The £300.3m (including premium) generated across sales at Sotheby’s, Christie’s and Bonhams compared with £340m posted last year.
While the continued weakness of the pound encouraged international bidding, a number of works at the evening sales were subject to late withdrawals. Sotheby’s evening sale on February 26 looked particularly slim with only 39 lots offered, of which 32 sold for a £87.7m total.
The sale was led by a painting of the Doge’s Palace in Venice by Claude Monet. Made during the artist’s only trip to Venice, it was knocked down at £24m against a £20m-30m estimate to one of three phones.
Christie’s evening sale the following night also had a Monet as its lead offering – a waterlilies painting which had an ‘estimate on request’ (reportedly £40m) but was left unsold.
It had come to auction as part of a collection of 23 works which also featured a c.1885-87 still-life by Paul Cézanne acquired in 1985 from the Lefevre Gallery in London. Offered with hopes in the region of £20m, it was the top lot of the night at £18.5m.

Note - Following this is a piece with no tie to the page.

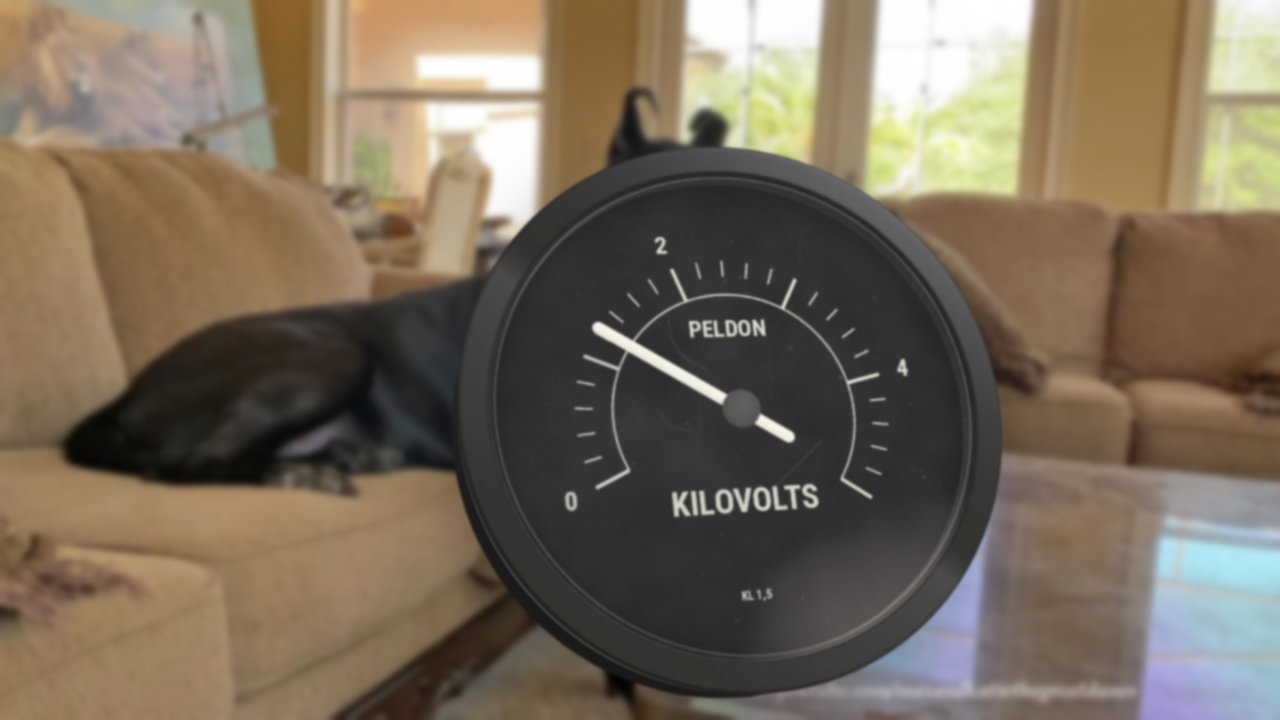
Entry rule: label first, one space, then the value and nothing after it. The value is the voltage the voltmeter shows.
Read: 1.2 kV
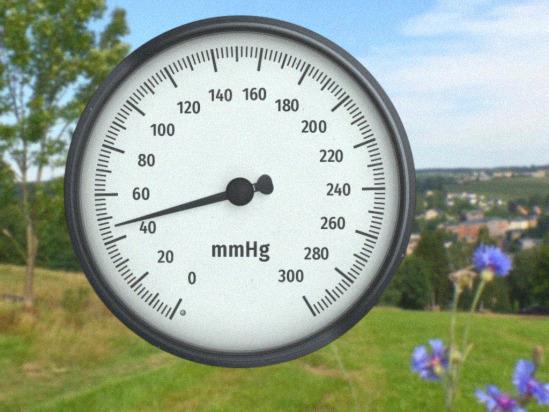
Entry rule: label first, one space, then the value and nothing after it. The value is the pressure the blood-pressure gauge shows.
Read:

A separate group of six works were consigned as part of an “eclectic and carefully curated collection” which had already provided Christie’s with a further 381 lots sold in December and making £8.63m. Here, a quintessential pointillist painting of the port of Saint-Tropez by Paul Signac sold at £17m, and Chemin montant by Gustave Caillebotte made £14.5m. Both prices were auction records for the artists.
With some lively action in its Surrealist section – including a £16m René Magritte – the overall total on the night for Christie’s was £165.7m with 67 of the 82 lots sold.